For the entries that follow, restate word for word the line containing "picture [484,82,520,138] ->", the line containing "white planter [465,486,529,560]", and every line that lies between them.

*** Opening Source data ***

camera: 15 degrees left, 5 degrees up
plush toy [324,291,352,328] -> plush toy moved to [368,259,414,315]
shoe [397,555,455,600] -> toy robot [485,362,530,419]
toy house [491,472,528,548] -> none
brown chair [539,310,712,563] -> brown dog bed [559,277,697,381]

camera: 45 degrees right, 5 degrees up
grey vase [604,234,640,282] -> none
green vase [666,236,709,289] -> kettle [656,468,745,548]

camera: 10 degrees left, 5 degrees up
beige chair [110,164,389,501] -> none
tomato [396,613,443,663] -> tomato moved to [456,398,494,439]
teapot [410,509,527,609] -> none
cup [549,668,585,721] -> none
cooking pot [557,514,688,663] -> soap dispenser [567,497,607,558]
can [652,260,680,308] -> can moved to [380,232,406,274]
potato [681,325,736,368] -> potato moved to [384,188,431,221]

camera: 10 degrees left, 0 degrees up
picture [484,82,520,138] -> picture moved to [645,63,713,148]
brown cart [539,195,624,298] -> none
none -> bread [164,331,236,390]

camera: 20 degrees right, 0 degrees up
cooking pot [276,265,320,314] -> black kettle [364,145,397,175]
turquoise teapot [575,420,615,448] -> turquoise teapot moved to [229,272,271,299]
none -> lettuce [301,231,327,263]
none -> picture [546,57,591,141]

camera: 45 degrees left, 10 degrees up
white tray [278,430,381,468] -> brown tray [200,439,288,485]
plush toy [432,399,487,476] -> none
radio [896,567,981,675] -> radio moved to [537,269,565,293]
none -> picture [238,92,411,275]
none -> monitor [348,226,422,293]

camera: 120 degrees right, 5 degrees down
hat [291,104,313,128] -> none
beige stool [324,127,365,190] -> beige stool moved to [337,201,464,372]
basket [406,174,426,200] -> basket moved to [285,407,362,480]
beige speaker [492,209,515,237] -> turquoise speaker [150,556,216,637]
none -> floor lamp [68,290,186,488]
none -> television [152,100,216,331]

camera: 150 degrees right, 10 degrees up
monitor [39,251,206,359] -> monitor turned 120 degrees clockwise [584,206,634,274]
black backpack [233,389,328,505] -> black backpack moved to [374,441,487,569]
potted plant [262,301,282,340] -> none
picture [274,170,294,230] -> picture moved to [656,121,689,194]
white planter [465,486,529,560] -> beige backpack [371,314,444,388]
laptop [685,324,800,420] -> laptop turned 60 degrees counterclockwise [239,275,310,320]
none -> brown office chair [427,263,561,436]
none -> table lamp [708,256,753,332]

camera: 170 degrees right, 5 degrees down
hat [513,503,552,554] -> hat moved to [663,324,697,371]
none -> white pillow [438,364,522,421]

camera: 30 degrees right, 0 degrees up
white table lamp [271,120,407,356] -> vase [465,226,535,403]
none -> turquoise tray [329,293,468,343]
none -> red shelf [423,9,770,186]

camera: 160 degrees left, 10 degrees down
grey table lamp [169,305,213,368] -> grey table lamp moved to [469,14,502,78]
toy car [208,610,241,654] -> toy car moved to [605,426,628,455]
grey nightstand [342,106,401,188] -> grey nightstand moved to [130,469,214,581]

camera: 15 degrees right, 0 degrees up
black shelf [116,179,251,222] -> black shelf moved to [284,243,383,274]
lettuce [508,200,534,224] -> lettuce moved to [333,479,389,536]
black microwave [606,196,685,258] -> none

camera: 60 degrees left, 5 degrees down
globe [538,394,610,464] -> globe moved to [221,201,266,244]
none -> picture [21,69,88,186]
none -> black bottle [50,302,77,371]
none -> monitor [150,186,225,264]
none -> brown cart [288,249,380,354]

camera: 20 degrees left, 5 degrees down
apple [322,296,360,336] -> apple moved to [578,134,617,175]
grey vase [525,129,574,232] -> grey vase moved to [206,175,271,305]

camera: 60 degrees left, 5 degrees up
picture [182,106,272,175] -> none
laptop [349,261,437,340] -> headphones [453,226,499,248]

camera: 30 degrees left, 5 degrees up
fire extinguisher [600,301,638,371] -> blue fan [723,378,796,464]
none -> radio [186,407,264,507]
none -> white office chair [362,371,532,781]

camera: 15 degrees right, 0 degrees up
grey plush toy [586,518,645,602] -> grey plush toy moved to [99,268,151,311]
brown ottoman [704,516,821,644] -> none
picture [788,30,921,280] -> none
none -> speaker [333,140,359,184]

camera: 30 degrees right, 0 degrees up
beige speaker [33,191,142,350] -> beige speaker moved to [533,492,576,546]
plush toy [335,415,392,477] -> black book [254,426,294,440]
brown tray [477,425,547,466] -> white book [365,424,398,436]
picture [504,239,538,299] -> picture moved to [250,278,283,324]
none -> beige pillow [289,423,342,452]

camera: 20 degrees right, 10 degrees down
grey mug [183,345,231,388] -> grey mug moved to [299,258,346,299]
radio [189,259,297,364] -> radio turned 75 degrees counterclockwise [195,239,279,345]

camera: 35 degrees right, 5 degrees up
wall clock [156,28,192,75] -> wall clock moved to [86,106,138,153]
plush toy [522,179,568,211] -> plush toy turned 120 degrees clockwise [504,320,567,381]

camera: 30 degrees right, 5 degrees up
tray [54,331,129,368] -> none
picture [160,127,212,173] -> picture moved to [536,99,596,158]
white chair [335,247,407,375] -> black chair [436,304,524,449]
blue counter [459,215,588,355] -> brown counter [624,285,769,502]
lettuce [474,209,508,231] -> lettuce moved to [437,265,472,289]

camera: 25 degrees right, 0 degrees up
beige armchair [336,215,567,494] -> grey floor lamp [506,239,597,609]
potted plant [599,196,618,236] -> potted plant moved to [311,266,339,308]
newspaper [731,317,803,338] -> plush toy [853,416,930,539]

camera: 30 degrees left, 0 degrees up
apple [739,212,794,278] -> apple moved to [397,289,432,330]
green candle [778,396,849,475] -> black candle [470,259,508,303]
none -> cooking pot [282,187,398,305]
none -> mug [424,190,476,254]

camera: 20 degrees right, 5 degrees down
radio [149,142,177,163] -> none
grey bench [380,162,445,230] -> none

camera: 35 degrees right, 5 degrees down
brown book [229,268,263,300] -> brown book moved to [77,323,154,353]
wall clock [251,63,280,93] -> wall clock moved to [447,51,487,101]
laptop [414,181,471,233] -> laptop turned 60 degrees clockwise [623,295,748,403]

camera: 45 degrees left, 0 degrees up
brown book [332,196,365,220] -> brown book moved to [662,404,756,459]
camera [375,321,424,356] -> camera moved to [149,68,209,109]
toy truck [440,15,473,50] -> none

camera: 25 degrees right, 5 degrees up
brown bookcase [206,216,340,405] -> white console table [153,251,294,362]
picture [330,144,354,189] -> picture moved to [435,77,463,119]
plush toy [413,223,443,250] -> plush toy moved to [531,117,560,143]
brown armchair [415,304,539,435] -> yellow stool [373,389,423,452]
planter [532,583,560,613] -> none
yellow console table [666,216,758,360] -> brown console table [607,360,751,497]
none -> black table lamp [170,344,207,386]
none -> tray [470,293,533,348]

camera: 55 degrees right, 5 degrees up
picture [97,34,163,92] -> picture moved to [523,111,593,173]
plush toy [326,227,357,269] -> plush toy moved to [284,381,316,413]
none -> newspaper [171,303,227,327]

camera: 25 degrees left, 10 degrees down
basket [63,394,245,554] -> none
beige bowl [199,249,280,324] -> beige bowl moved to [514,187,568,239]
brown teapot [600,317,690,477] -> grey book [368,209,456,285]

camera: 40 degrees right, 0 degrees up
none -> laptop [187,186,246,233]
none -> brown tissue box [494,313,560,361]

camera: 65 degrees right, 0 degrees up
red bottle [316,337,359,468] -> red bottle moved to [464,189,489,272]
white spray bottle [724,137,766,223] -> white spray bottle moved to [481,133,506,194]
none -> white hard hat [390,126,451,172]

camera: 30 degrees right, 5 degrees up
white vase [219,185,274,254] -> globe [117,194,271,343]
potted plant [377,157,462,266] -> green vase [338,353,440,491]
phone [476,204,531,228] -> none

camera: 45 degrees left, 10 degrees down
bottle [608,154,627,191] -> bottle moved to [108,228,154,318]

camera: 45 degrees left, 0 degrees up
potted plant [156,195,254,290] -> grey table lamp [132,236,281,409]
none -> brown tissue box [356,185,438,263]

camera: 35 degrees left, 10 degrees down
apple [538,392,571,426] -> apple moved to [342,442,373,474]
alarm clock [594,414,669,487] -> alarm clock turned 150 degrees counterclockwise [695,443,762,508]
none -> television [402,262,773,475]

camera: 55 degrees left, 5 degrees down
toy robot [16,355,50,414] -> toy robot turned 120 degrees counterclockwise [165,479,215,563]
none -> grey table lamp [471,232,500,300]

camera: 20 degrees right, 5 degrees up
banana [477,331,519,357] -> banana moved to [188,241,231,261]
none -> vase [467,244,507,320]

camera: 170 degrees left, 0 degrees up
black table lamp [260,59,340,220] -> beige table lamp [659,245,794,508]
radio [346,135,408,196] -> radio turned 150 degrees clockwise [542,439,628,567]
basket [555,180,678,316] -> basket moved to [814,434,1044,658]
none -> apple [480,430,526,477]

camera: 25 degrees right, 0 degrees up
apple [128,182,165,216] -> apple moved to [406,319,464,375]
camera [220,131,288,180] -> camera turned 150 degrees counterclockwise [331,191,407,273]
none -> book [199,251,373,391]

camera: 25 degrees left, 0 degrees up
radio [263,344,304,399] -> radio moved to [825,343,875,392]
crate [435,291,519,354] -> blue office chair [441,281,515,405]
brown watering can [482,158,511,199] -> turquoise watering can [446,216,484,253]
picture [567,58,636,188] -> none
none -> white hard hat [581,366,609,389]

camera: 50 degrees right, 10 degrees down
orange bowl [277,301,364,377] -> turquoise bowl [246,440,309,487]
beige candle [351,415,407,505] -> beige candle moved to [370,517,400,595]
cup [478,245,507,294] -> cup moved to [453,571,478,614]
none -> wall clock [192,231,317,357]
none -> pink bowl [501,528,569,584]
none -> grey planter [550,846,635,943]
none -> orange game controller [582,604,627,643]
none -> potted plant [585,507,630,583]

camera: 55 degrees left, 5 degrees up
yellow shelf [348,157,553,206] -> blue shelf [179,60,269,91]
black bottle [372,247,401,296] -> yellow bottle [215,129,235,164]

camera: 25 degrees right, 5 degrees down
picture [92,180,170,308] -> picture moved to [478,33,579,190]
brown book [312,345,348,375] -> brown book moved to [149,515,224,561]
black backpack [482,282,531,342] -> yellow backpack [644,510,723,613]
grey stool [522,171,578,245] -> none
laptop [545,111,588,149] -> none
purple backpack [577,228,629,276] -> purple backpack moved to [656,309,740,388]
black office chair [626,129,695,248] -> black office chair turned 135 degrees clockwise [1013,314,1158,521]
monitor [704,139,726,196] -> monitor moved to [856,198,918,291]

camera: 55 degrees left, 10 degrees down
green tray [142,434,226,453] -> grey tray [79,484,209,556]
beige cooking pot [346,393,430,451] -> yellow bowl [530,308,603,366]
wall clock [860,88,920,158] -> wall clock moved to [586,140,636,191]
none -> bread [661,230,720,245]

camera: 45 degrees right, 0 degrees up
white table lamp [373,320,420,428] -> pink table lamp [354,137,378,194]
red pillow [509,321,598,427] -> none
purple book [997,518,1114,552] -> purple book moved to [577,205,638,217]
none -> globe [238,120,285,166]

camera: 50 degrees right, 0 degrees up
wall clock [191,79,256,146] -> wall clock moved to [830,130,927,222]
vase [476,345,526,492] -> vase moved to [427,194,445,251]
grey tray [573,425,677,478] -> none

*** Closing Source data ***

▸ Expected answer:
picture [484,82,520,138] -> picture moved to [645,63,713,148]
brown cart [539,195,624,298] -> none
none -> bread [164,331,236,390]

camera: 20 degrees right, 0 degrees up
cooking pot [276,265,320,314] -> black kettle [364,145,397,175]
turquoise teapot [575,420,615,448] -> turquoise teapot moved to [229,272,271,299]
none -> lettuce [301,231,327,263]
none -> picture [546,57,591,141]

camera: 45 degrees left, 10 degrees up
white tray [278,430,381,468] -> brown tray [200,439,288,485]
plush toy [432,399,487,476] -> none
radio [896,567,981,675] -> radio moved to [537,269,565,293]
none -> picture [238,92,411,275]
none -> monitor [348,226,422,293]

camera: 120 degrees right, 5 degrees down
hat [291,104,313,128] -> none
beige stool [324,127,365,190] -> beige stool moved to [337,201,464,372]
basket [406,174,426,200] -> basket moved to [285,407,362,480]
beige speaker [492,209,515,237] -> turquoise speaker [150,556,216,637]
none -> floor lamp [68,290,186,488]
none -> television [152,100,216,331]

camera: 150 degrees right, 10 degrees up
monitor [39,251,206,359] -> monitor turned 120 degrees clockwise [584,206,634,274]
black backpack [233,389,328,505] -> black backpack moved to [374,441,487,569]
potted plant [262,301,282,340] -> none
picture [274,170,294,230] -> picture moved to [656,121,689,194]
white planter [465,486,529,560] -> beige backpack [371,314,444,388]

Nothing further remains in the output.